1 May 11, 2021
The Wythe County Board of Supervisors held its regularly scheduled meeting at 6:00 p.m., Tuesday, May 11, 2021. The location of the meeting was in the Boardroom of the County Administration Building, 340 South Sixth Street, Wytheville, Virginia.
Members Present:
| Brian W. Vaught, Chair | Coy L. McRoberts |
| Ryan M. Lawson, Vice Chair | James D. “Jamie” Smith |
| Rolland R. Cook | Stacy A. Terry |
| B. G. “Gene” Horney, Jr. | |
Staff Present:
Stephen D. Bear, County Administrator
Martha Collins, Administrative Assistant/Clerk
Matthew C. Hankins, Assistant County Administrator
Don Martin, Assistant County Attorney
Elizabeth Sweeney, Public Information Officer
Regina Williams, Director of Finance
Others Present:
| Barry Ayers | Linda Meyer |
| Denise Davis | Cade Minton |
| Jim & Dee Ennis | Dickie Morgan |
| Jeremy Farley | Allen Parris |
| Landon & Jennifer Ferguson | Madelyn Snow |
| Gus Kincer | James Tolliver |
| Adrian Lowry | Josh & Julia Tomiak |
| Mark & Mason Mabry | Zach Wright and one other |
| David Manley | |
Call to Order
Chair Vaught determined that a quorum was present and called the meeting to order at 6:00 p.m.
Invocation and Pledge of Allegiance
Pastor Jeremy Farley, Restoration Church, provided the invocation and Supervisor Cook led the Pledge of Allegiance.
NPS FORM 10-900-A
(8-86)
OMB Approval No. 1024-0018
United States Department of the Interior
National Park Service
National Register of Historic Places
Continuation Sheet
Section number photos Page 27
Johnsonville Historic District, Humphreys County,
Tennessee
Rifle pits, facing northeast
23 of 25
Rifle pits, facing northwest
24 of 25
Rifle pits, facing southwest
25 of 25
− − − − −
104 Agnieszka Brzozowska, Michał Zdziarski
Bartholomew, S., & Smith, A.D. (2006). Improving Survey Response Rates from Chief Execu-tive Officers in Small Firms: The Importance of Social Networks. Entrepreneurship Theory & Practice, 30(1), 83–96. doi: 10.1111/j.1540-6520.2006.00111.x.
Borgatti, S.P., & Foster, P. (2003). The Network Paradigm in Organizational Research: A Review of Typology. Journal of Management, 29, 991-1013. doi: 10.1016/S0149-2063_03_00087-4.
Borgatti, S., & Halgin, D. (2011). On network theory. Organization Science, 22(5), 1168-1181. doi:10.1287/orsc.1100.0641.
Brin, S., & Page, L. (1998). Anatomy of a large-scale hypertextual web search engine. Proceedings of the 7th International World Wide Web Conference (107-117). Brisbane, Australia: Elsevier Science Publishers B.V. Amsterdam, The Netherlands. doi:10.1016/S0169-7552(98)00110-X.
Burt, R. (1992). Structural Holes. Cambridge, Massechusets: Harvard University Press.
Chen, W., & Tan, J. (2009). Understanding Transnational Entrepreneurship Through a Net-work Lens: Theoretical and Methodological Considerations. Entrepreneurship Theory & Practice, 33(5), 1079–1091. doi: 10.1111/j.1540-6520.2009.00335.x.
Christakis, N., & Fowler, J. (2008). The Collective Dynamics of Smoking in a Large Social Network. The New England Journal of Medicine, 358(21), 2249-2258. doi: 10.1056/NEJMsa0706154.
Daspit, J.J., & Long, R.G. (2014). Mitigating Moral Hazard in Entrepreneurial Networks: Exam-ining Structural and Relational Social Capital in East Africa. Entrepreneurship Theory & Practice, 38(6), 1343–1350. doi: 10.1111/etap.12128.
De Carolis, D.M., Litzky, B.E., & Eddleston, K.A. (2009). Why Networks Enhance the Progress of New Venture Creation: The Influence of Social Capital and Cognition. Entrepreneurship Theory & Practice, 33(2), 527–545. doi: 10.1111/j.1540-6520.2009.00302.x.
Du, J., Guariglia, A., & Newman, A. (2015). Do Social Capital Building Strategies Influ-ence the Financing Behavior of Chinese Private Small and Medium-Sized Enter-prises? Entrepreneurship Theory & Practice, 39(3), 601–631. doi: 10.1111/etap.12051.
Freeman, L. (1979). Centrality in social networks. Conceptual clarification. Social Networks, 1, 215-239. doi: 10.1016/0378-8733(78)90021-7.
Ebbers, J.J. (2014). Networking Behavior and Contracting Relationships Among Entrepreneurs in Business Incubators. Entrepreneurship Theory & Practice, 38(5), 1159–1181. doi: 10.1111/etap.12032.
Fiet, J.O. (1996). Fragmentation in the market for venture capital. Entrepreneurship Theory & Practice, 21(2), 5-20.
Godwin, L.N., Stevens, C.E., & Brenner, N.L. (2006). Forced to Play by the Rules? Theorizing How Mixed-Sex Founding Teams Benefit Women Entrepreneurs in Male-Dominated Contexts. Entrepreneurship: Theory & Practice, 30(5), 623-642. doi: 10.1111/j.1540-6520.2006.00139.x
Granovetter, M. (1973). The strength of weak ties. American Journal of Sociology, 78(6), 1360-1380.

________________________________________

Above are the records. Print exactly, and only, the lines from the line with "Allen Parris |" to the line with "Continuation Sheet", both inclusive.

- _WRITTEN RESPONSE_:
| Jeremy Farley | Allen Parris |
| Landon & Jennifer Ferguson | Madelyn Snow |
| Gus Kincer | James Tolliver |
| Adrian Lowry | Josh & Julia Tomiak |
| Mark & Mason Mabry | Zach Wright and one other |
| David Manley | |
Call to Order
Chair Vaught determined that a quorum was present and called the meeting to order at 6:00 p.m.
Invocation and Pledge of Allegiance
Pastor Jeremy Farley, Restoration Church, provided the invocation and Supervisor Cook led the Pledge of Allegiance.
NPS FORM 10-900-A
(8-86)
OMB Approval No. 1024-0018
United States Department of the Interior
National Park Service
National Register of Historic Places
Continuation Sheet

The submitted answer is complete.